Poems » lynn crosbie » the contractor

THE CONTRACTOR

When God made me, there was a war on:
Supplies were scarce, so He did it on the cheap.
Oh, not that He produced a moron
Or paraplegic by starving my fetal sleep --

No, He laid a solid foundation
Of bone and tissue for the little house. (If Mother
Smoked like a chimney through my gestation,
That's free will, not His fault, and I'm sure He'd rather

She hadn't.) It was not on the basic structure
But on pricier options He stinted. After the unlicensed
Plumbing burst in an early rupture,
The narrow air ducts blocked with asthma, and I sensed

At the second or third attack that I'd be
Spending my whole life paying for His penny-wise
Pound-foolish sense of economy.
And what kind of contractor, if any, buys

Windows so worthless a horn-rimmed casing's
Required to make them work? Or a double door
That won't shut without metal bracings?
I would have taken a loss and moved out, but for

Something I found in the attic: a box
Crammed with words of all description -- brick ones,
Finely-scrolled wooden ones, intox-
Icating, flowing silky ones.
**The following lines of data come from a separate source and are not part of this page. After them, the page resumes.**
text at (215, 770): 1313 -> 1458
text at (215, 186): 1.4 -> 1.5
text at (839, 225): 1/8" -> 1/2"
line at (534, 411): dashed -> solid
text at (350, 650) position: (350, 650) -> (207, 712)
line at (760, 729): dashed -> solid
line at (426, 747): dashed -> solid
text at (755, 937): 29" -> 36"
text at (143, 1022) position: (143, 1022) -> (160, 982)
The fictions

I framed with those words were more than enough
To make the place liveable, though it's taken time:
New front, new walkways, costly stuff
Growing around the foundations. Now that I'm

Renovated, I plan to expand
The business: all (townhouses, exotic
Holiday villas, commercial and
Industrial parks) nothing if not chic,

In fact -- why keep my great end dim? --
My ultimate goal, in ten-point boldface print's
A God more opulent than the chintz-
Y one who framed me. Or the one who penned Him.